New York City, amid skyrocketing expenses and strained resources, is developing an unexpected strategy to address the massive influx of illegal immigrants, a situation intensified by the Biden administration’s open border policies. Local Democrats are now directing migrants to seek refuge elsewhere through flyers distributed in shelters within the city and at the U.S./Mexico border.
The flyers, printed in English and Spanish, inform illegal immigrants of the tough conditions in New York, stating, “NYC is one of the most expensive cities in the world; you are better off going to a more affordable city” and highlighting the city’s inability to assist with work permits or offer hotel accommodations.
City Hall, New York City:
New flyers revealed today at an Asylum Seeker Crisis Briefing that Deputy Mayor Anne Williams-Isom says NYC will start passing out to migrants at the border:
"You will not be placed in a hotel”
“You are better off going to a more affordable city”… pic.twitter.com/zrIfjoE75H
— Rebecca Brannon (@RebsBrannon) September 27, 2023
Mayor Eric Adams (D) has been openly critical of the federal administration’s handling of immigration, asserting that the crisis is poised to “destroy New York City.” Frustrated with the substantial burden on city resources, Adams declared a state of emergency, calling on lawmakers to revoke New York City’s sanctuary status. He shortened shelter stay durations from 60 to 30 days, urging migrants to reconsider their destination.
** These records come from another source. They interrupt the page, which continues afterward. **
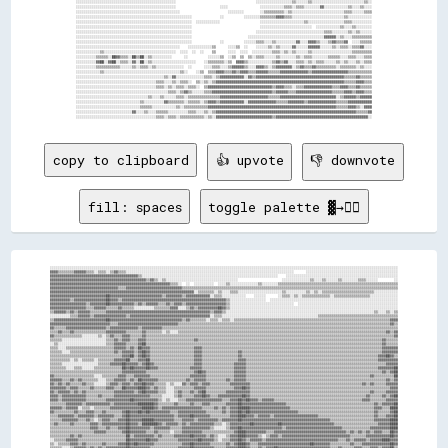
copy to clipboard
👍 upvote
👎 downvote
fill: spaces
toggle palette ▓→✊🏽
░░░░░░░░░░░░░░░░░░░░░░░░░░░░░░░░░░░░░░░░░░░░░░░░░░░░░░░░░░░░░░░░░░░░░░░░░░░░░░░░░░░░░░░░░░░░░░░░░░░░░░░░░░░░░░░░░░░░░░░░░░░░░░░░░░░░░░░░░░░░░░░░░░░░░░░░░░░░░░░░░░░░░░░░░░░░░░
New York Gov. Kathy Hochul (D) has also responded by deploying an additional 150 National Guard members to assist in managing the current immigrant population within the state while simultaneously blaming Republican leadership for the present situation.
New York, a place that voted for Joe Biden 80% over Donald Trump, is getting exactly what they voted for.
The entire city is overrun by so many criminal and illegal migrants that now their voting power is reduced, all their public services have been pushed to the absolute max,…
— Benny Johnson (@bennyjohnson) September 20, 2023
Census data reveal over 60,000 illegal immigrants currently residing in New York City, with only 2% applying for work visas. The city anticipates migrant care expenses to reach $12 billion by mid-2025, costing taxpayers $387 per migrant household per day, as reported by Bloomberg.
The city’s decision to direct migrants elsewhere contradicts its longstanding “Right to Shelter” law. It has sparked debates, with newly Republican Dallas Mayor Eric Johnson renouncing his previous membership in the Democratic Party over its failure to support major cities adequately.
The Adams administration’s decision to extend its contract with local hotels, committing to house migrants at an additional cost of over $1 billion, has ignited further controversy. The decision, labeled by critics as fiscal recklessness, has escalated concerns over the city’s continuous, unbridled spending to manage the immigrant influx.
The city’s agreement with the New York City Hotel Association is poised to extend through August 2026, with the revised contract’s new total reaching $1.365 billion. Critics argue this sends a message of reluctance to reduce the migrant population and presents potential benefits to the hotel industry at taxpayers’ expense without the city securing competitive bids that could lower costs.
However, city officials argue that the proposal for a contract extension is flexible, allowing adaptation to the changing ground realities and providing the option to scale back or terminate if needed.
Mayor Adams, who enjoys strong ties with the hotel industry, has the endorsement of the Hotel Trades Council, representing 31,000 hotel workers. CEO of the NYC Hotel Association, Vijay Dandapani, hasn’t ruled out the possibility of a decrease in the projected costs if the migrant population drops and fewer hotels are needed.
This strategic redirection of migrants by local Democrats in New York highlights the more significant, underlying national issue: the struggle of cities to manage the repercussions of the federal government’s immigration policies and the ensuing debate over states’ rights and federal responsibility. The responses from Mayor Adams and Gov. Hochul symbolize a broader discontent with the Biden administration’s approach to immigration and reflect the tangible, local impacts of national policies.